# Canon A1 with film advance problems?



## NEPats37 (Mar 18, 2007)

I received a Cano A1 from my neighbor and I am currently running the 1st set of film through it now. I noticed something a little odd though. When I advance the film to the next frame the rewind knob is suspossed to spin about 180 degrees around to show the film adavanced enough. Well every couple times it only turns a very little bit about 30-45 degrees around.
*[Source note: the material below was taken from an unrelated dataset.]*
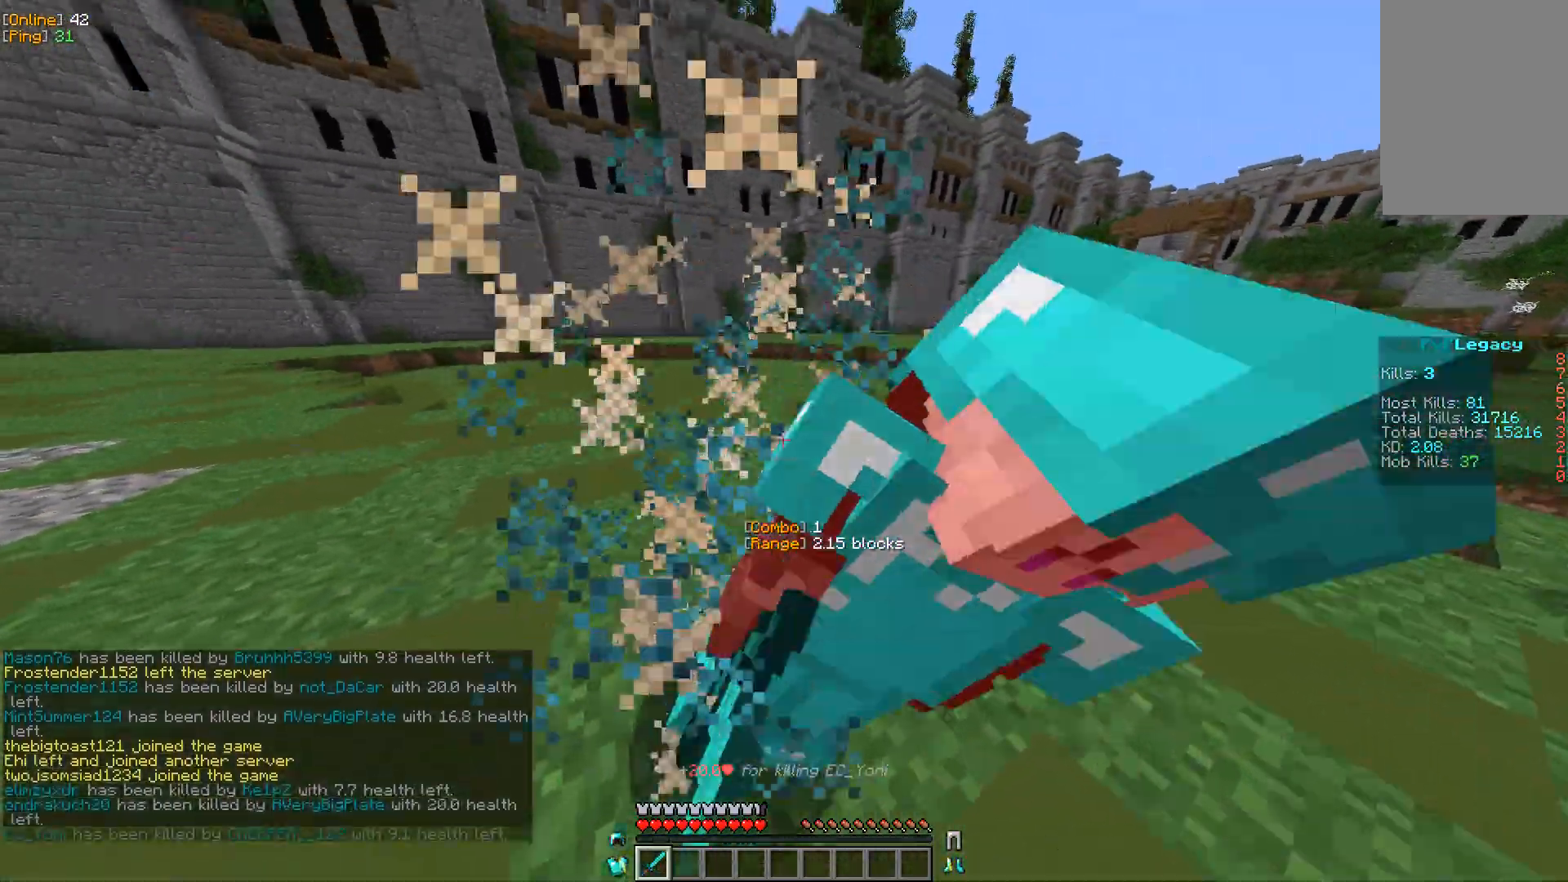
{"keys": ["w"], "mouse": [], "events": [[117, "a", "down"], [400, "a", "up"]]}
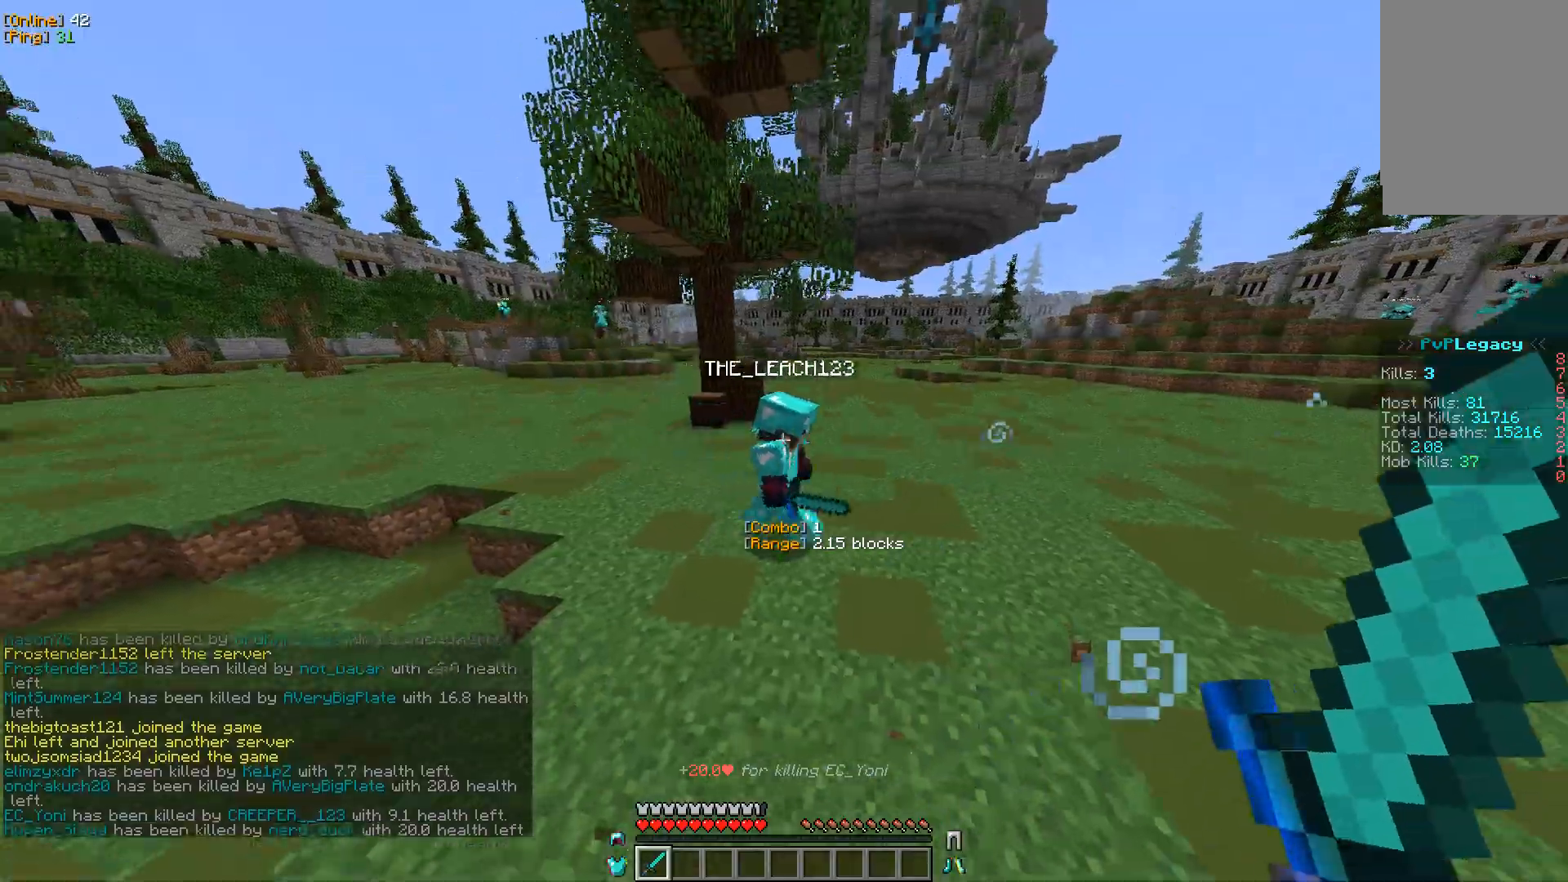
{"keys": ["w"], "mouse": [], "events": [[300, "mouse_left", "down"], [467, "mouse_left", "up"]]}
Is this what its suspossed to do? (all my cameras have been auto advace.) I dont want to end up with a entire roll of double exposures.
The only thing I can think of is maybe in my camera bag the rewind knob got knocked around and advanced the film or made slack.
any help?
thanks


----------



## Flash Harry (Mar 19, 2007)

It's ok, as long as there is some movement then your film is advancing, make sure your winding on till the lever locks though.


----------



## Torus34 (Mar 19, 2007)

How much movement occurs with the rewind knob depends on how much slack there is in the coil of film remaining in the cassette.  The movement will normally vary from frame to frame.


----------



## NEPats37 (Mar 19, 2007)

thanks that makes sense.  If there is alot of slack inside the film cassette the oviously it doesnt need to full to advance the film.
thanks


----------



## f8lranger4x4 (Apr 1, 2007)

I also have a Canon AE-1 and had this problem one time. It turned out to be the rewind knob was loose and I had to tighten down the screw on it. I think it happened after I replaced the broken rewind knob.

Good luck nothing to worry about if you develop your first roll and everthing turns out good. let us know how everything goes.


----------